Dieser Hausvorteil ist bei allen Wetten im Casino vorhanden und beeinflusst die Auszahlungsquoten über lange Zeiträume. Beim Amerikanischen Roulette (RTP 94,74 %) ist der Hausvorteil mit 5,26 % deutlich höher, was bedeutet, dass dieser Tisch dem Spieler langfristig mehr Kosten verursacht als die europäische Variante.

Maximaleinsatz pro Zahl gegen Maximaleinsatz pro Runde

Die maximale Einsatzhöhe pro Zahl bei Roulette-Tischen, wie sie bei einer geraden Wette auf eine einzelne Zahl im Europäischen Roulette (35:1 Auszahlung) oder im Französischen Roulette mit La Partage (RTP 98,65 %) gilt, ist oft durch spezifische Tischlimits für einzelne Wettarten definiert. Diese Limits sind dazu da, das Risiko für das Casino zu steuern.

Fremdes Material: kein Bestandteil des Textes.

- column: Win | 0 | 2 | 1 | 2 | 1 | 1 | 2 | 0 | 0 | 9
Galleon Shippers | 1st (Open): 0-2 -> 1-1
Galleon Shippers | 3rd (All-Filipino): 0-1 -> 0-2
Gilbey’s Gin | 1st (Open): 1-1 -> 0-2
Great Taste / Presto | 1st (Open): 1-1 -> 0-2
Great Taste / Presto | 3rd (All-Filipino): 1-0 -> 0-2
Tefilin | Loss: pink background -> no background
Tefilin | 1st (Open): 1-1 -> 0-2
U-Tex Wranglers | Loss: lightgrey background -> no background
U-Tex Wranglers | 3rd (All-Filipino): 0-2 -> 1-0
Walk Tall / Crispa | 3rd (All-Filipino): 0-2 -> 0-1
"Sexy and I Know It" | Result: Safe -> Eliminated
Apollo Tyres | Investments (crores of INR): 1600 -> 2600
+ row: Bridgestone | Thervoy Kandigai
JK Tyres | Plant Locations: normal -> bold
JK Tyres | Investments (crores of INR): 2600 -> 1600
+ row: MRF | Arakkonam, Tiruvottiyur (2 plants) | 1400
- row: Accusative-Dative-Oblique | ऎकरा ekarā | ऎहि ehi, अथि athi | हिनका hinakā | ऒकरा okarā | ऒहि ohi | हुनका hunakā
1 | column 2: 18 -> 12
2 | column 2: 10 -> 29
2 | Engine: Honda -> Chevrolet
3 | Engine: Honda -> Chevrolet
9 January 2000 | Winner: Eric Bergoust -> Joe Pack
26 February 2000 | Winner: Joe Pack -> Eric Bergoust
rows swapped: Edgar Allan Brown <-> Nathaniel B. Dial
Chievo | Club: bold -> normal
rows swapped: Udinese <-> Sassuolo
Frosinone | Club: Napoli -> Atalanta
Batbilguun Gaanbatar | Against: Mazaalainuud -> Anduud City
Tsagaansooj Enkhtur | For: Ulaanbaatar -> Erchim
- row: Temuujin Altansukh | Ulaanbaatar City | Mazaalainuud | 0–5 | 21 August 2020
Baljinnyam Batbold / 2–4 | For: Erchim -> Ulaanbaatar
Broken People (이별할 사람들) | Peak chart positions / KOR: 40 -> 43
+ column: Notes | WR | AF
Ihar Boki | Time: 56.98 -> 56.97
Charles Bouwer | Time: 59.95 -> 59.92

Der maximale Einsatz pro Runde hingegen bezieht sich auf die Gesamtsumme aller Wetten, die ein Spieler in einem einzelnen Umlauf tätigen kann, unabhängig von der Art der Wette. Bei vielen Live-Tischen, wie Quantum Roulette mit Einsätzen von 0,10 € bis 5.000 €, bezieht sich diese Obergrenze auf den gesamten Einsatz eines Spielers pro Runde.
Beispielsweise kann es sein, dass der maximale Einsatz auf eine einzelne Zahl 500 Euro beträgt, während der Gesamteinsatz pro Runde für denselben Tisch bei 5.000 Euro liegt. Dies ermöglicht strategische Wettplatzierungen über mehrere Zahlen oder Wettarten hinweg, solange die Rundengrenze nicht überschritten wird.